Review Summary: Join the Navy.
One Direction is the latest in a long line of acts that make the girls scream and, for a certain set of people looking to separate themselves from the unidentifiable masses, a target for unreasonable amounts of hatred. Cute white boys pack stadiums with screaming girls while the pretentious throngs take it upon themselves to inform them that they are stupid and should listen to real music. It’s a tradition dating back to The Beatles. Before One Direction it was Justin Bieber, before him it was the Jonas Brothers, before them it was N*SYNC or it was the Backstreet Boys or it was the New Kids on the Block. But this vehement hatred isn’t just predictable, it’s lazy.
For one, your superior music taste cannot be proven by disliking something. For another, this auto rejection is so predictable it’s exhausting. Hating something means you risk nothing. It’s the ones that decide to stand beside their favorite music, no matter how much they're told not to, that risk something, that have to defend their tastes to others. Miring yourself in hatred protects you, you put nothing on the line by hating something so popular and feel superior as you go against the grain, standing out in a crowd of mindless consumerist sheep when in reality, you’re just another type of sheep and your herd is twice as annoying and twice as dull as the other herd.
What must be particularly infuriating about One Direction is how consistent they’ve been so far. Boy bands have actually benefited from the crash of the physical CD and since 1D can’t sell the kind of copies boy bands used to be able to they’ll never have a
No Strings Attached hanging over their head, leaving them free of the pressure of having to up an impossible ante. They’ve also been improving, their debut
Up All Night stumbled over the weight of post-X Factor expectations but by
Midnight Memories they were finding their footing, not an easy thing to do when you’re being counted on to move units in every country on Earth.
Despite Harry Styles and Louis Tomlinson being the only members significant enough to get their own Wikipedia pages, there’s a refreshing lack of ego in One Direction and every member gets enough time in front of the microphone to shine. They hang together perfectly as a unit, their voices all have a unique grain and harmonize excellently. Niall Horan possesses a gorgeous lilt that receives it’s showcase during the first verse of the downright lovely “Fool’s Gold”. The unexpectedly moving “Night Changes” cops a gentle shuffle and some lovely “Ooo’s” laying down a lovely blanket for Styles to croon the chorus. Harry Styles passes album highlight “No Control” off to Louis Tomlinson for a rocketing chorus while Zayn Malik shows up for a stirring bridge that empties out for one more huge chorus.

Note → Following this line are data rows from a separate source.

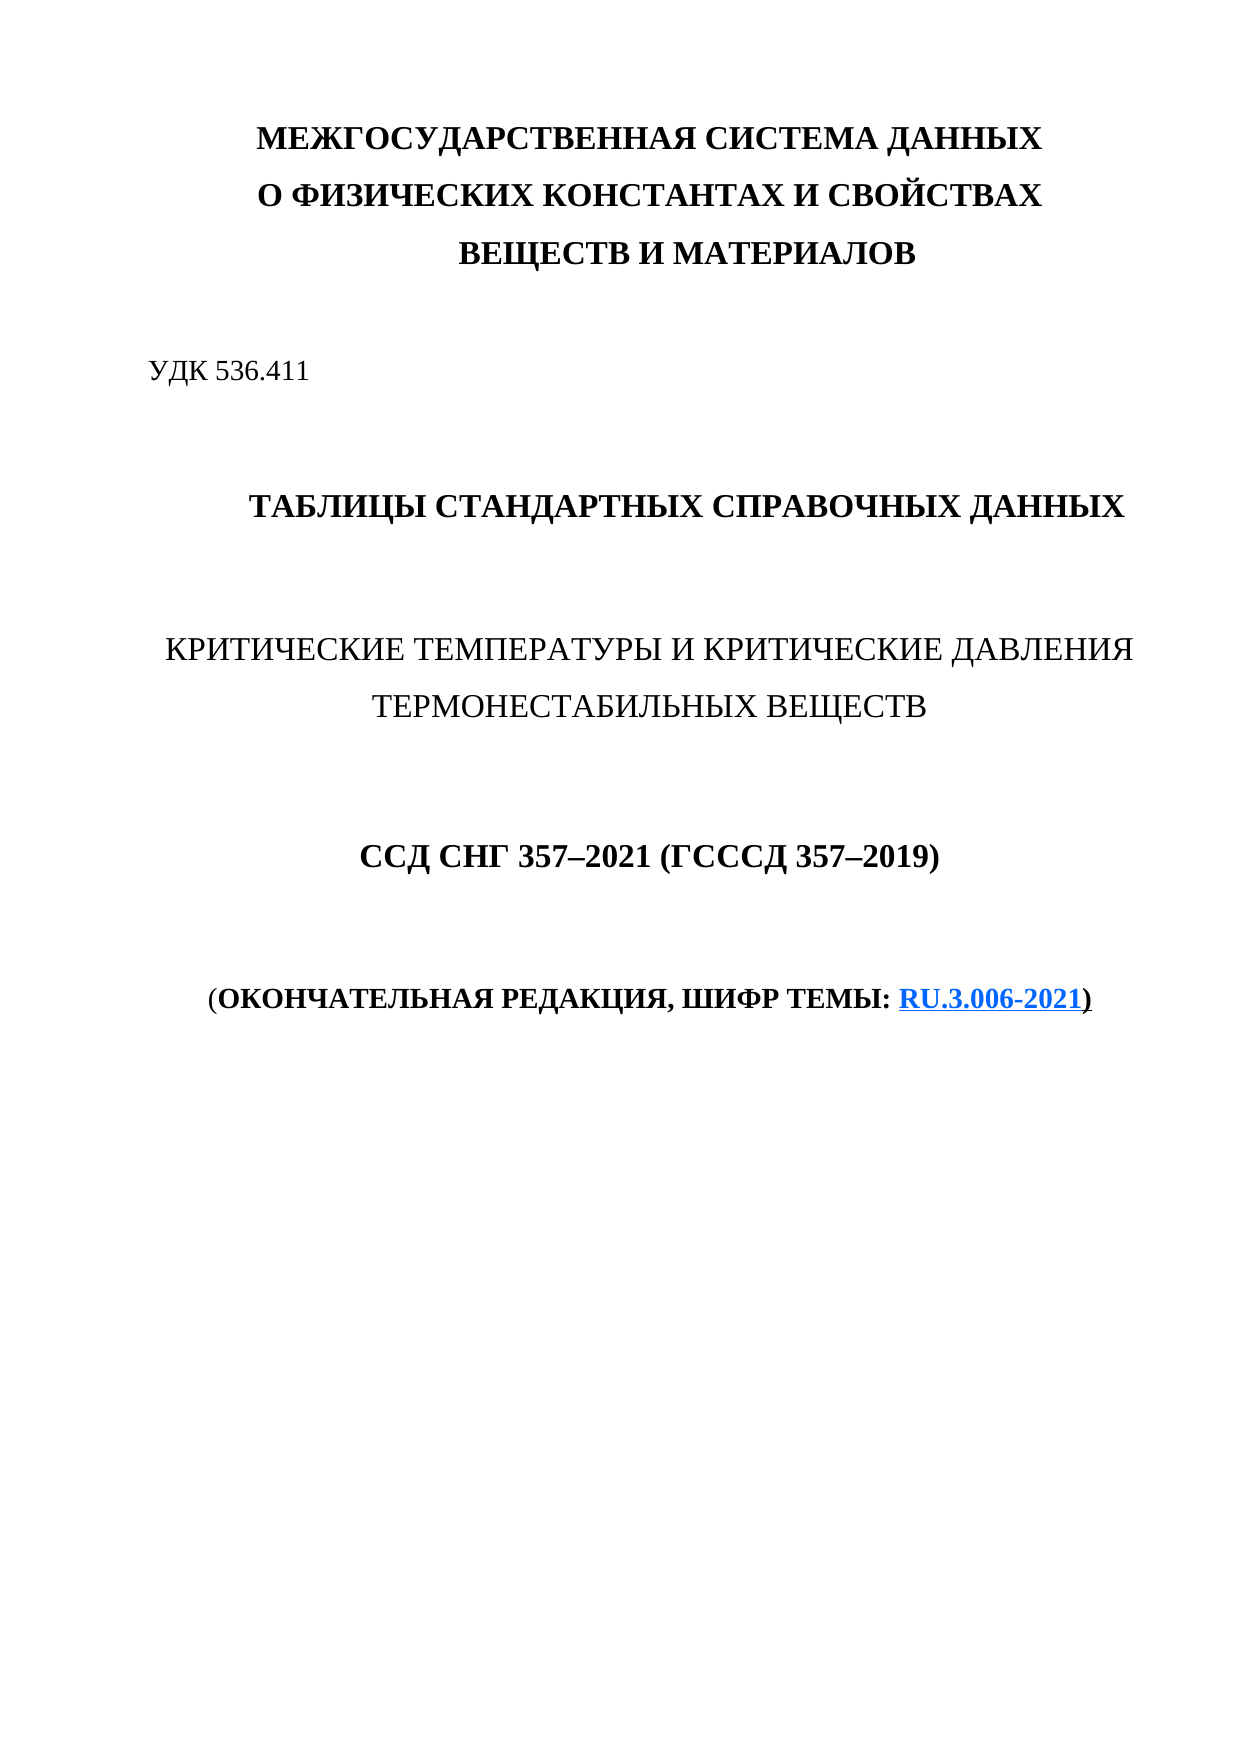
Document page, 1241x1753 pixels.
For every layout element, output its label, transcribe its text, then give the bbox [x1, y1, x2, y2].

subtitle ССД СНГ 357–2021 (ГСССД 357–2019) [148, 836, 1152, 874]
text ТАБЛИЦЫ СТАНДАРТНЫХ СПРАВОЧНЫХ ДАННЫХ [148, 487, 1152, 525]
text УДК 536.411 [148, 353, 1152, 387]
text (ОКОНЧАТЕЛЬНАЯ РЕДАКЦИЯ, ШИФР ТЕМЫ: RU.3.006-2021) [148, 981, 1152, 1014]
text МЕЖГОСУДАРСТВЕННАЯ СИСТЕМА ДАННЫХ [148, 118, 1152, 156]
subtitle КРИТИЧЕСКИЕ ТЕМПЕРАТУРЫ И КРИТИЧЕСКИЕ ДАВЛЕНИЯ ТЕРМОНЕСТАБИЛЬНЫХ ВЕЩЕСТВ [148, 629, 1152, 725]
text О ФИЗИЧЕСКИХ КОНСТАНТАХ И СВОЙСТВАХ [148, 176, 1152, 214]
text ВЕЩЕСТВ И МАТЕРИАЛОВ [148, 233, 1152, 271]
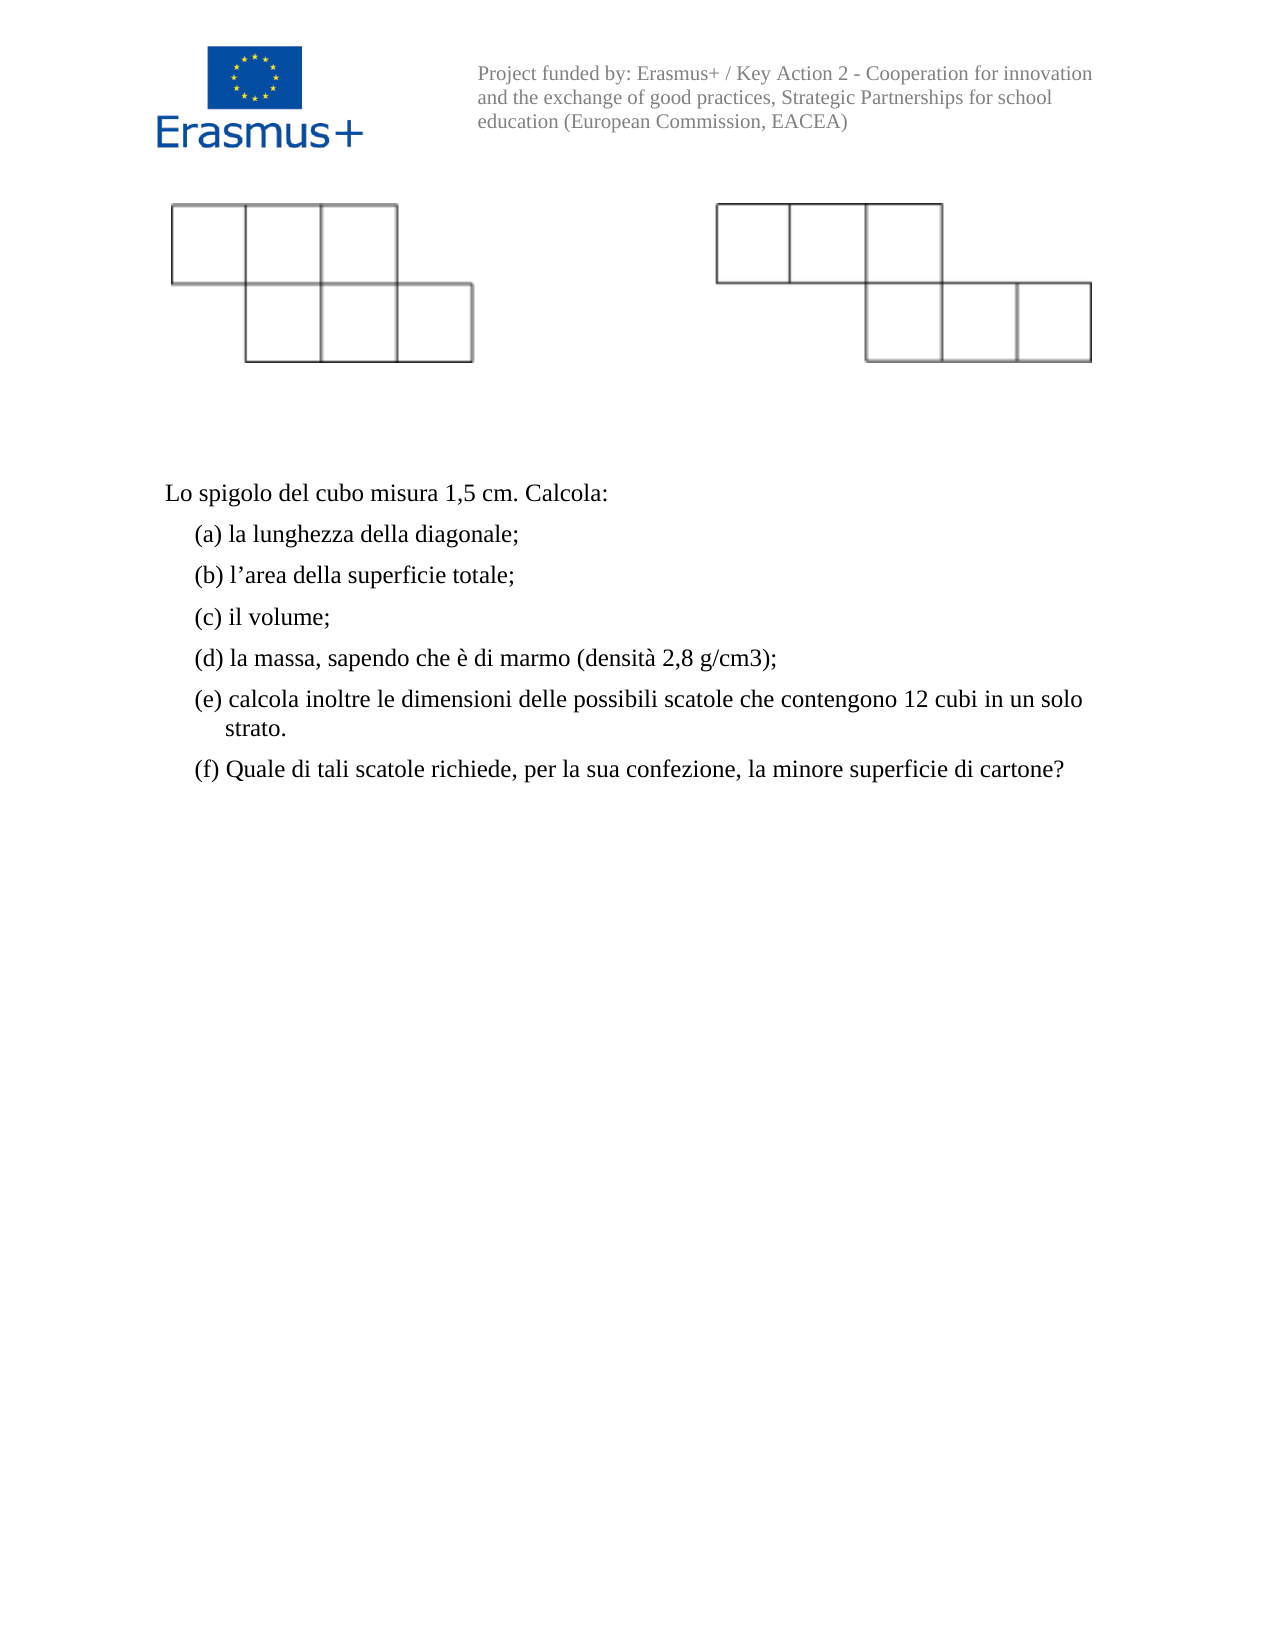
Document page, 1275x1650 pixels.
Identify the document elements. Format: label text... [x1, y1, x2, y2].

picture [150, 189, 1125, 380]
text Lo spigolo del cubo misura 1,5 cm. Calcola: [165, 478, 1125, 507]
text (e) calcola inoltre le dimensioni delle possibili scatole che contengono 12 cubi in un solo strato. [194, 684, 1125, 742]
text (c) il volume; [194, 602, 1125, 631]
picture [150, 28, 366, 150]
text (b) l’area della superficie totale; [194, 561, 1125, 589]
text (d) la massa, sapendo che è di marmo (densità 2,8 g/cm3); [194, 643, 1125, 672]
text (a) la lunghezza della diagonale; [194, 519, 1125, 548]
text (f) Quale di tali scatole richiede, per la sua confezione, la minore superficie di cartone? [194, 754, 1125, 783]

The production, helmed by a team of no less than
9 people, ensure everything here is appropriately gleaming. You can practically see yourself in the spotless veneer of these tracks as the group cycles through the mega pop of “Steal My Girl” and “Where Do Broken Hearts Go”, the tender balladry of “18” and “Fool’s Gold”. Part of
Four’s strength as a full length is the clear boundaries the group’s songwriters (a roster that includes shaggy it-boy of the moment Ed Sheeran) and producers draw for them. Throughout
Four 1D never overstep their abilities, no ill advised trips into EDM or dubstep, they keep it in their wheelhouse and it makes for a tight 45 minutes or so. Still, it would be to their benefit to find their own sound. As consistently strong as
Four is, it can occasionally comes across as too familiar for its own good. “No Control” bares more than a passing resemblance to Bruno Mars’ “Locked Out of Heaven” while “Ready to Run” closely resembles any number of neo-folk smashes, through 1D pull it off by being free of the pretensions that sink the Mumfords and Hoziers of the world.
Despite beginning life as a new yacht for Simon Cowell, One Direction have evolved into a dependably solid pop group (and a fleet of new yachts for Simon Cowell). Although
Four is their strongest work to date, it doesn’t have the vitality that makes for truly memorable pop.
Four is full of good songs but no great ones. For 1D to move beyond fun pop they need to step beyond their comfort zone and trust their audience to follow. Assuming they don’t implode over some ol’ bullsh*t or start reading the contracts Cowell chained them to, it’s not hard to imagine 1D moving a bit further as a unit before disintegrating into solo careers. For now, they’re one of the most consistant popular pop acts we got.